The city of Simpsonville decided in April to end its curbside recycling program as it has been costing the city about $5,000 a month to send its recycling to Pratt Industries for sorting and processing.
The city of Greer has gone from not paying anything for the sorting of its recyclables to a cost of about $6,000 per month, said Steve Grant, director of the city’s public services department. He added that while the city is monitoring the situation, there are no plans to end its recycling program.
The increasing cost is only part of the broader challenge of plastic recycling, according to Ron Sobczak, a chemist who is also chairman of the Upstate chapter of the Sierra Club.
The reality is, the plastics used in most of today’s items are single-use, meaning they cannot be recycled at all, Sobczack said, and those that are can only be recycled two or three times before becoming unusable.
“We don’t want to give up on recycling but it has to be done carefully,” Sobczak said.
“If it’s not being recycled then it’s just a joke.
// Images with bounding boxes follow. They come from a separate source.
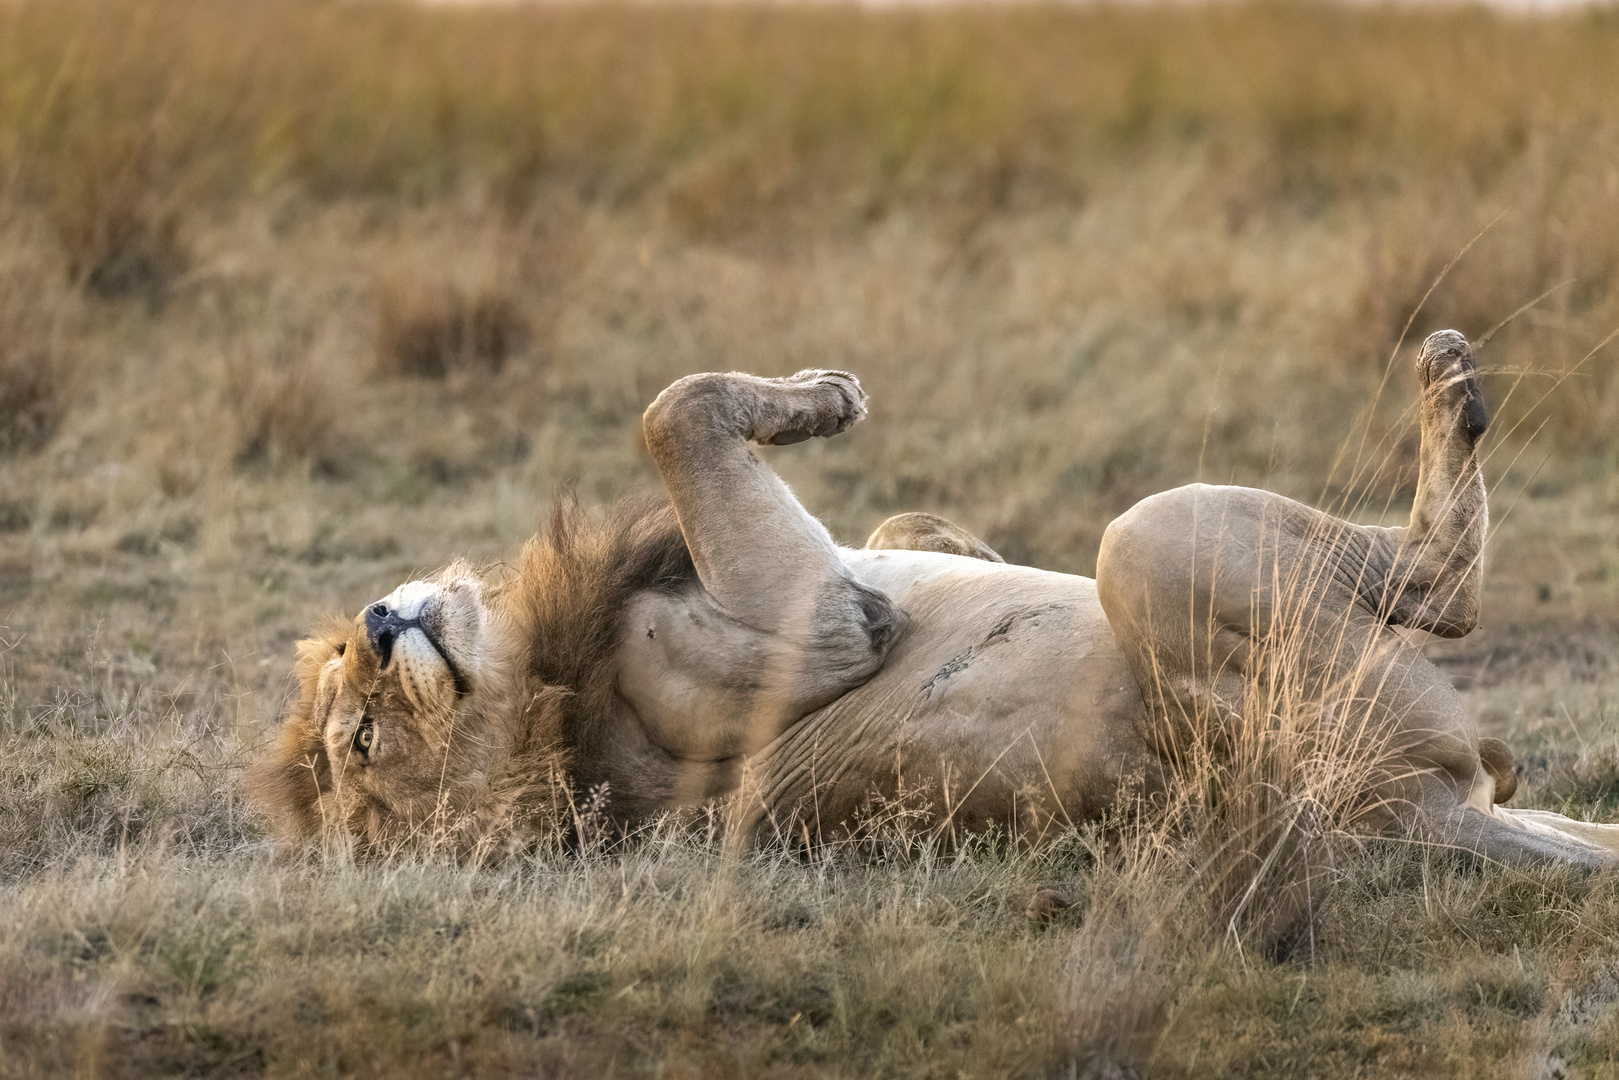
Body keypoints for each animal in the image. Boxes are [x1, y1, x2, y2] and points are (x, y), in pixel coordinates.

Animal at [246, 331, 1619, 867]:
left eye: (344, 702)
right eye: (362, 741)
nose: (377, 629)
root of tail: (1414, 819)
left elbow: (895, 517)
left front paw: (824, 407)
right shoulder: (811, 634)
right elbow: (670, 411)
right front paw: (821, 401)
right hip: (1155, 547)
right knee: (1440, 586)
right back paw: (1449, 390)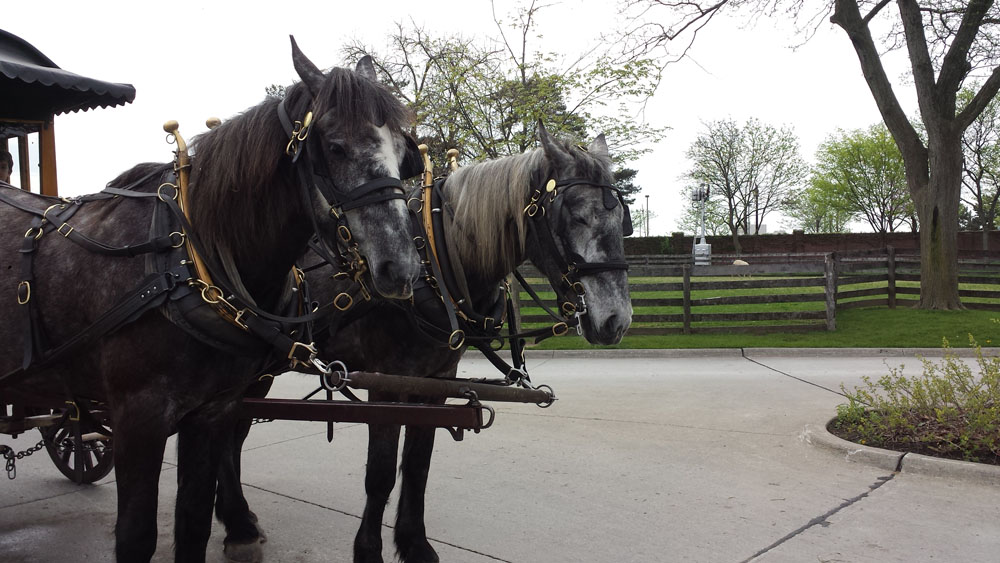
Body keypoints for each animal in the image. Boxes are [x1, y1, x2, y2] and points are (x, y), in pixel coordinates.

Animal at [0, 37, 420, 560]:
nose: (401, 268)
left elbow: (194, 522)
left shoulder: (211, 411)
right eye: (335, 146)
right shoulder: (139, 419)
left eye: (403, 152)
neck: (183, 259)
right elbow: (136, 536)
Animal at [223, 124, 632, 563]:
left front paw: (415, 544)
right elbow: (381, 474)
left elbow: (418, 466)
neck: (433, 263)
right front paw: (369, 551)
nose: (617, 319)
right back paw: (237, 527)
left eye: (621, 220)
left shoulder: (435, 381)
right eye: (575, 214)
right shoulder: (386, 385)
Until we know what can truly be recycled, we’re just guessing as consumers.” – Kathleen Kemp, Sierra Club, Upstate chapter
Sobczack’s wife, Kathleen Kempe, is chair of conservation for the Upstate chapter of the Sierra Club. She said consumers have a voice in the matter.
For example, while shopping for cherry tomatoes at a local grocery store, Kempe noticed that one option was packaged in a plastic clamshell while another was contained in a cardboard box with only a plastic lid.
She said choosing the more sustainable – and recyclable – option can signal to manufacturers there might be a higher demand for products that come in recyclable, sustainable packaging.
“It takes a while, but if Americans want to reduce packaging, producers will respond,” he said. “Corporations don’t want to be seen as the bad guy. I guarantee you they’re paying attention to this and if they’re not they won’t be in business very long.”
Sobczak said most municipal recycling programs list all seven types of plastic as acceptable but the reality is most plastics won’t be recycled. Kempe said recyclers need to tell consumers exactly which plastics are being recycled and which ones end up in the landfill.
“If it’s not being recycled then it’s just a joke,” Kempe said. “Until we know what can truly be recycled, we’re just guessing as consumers.”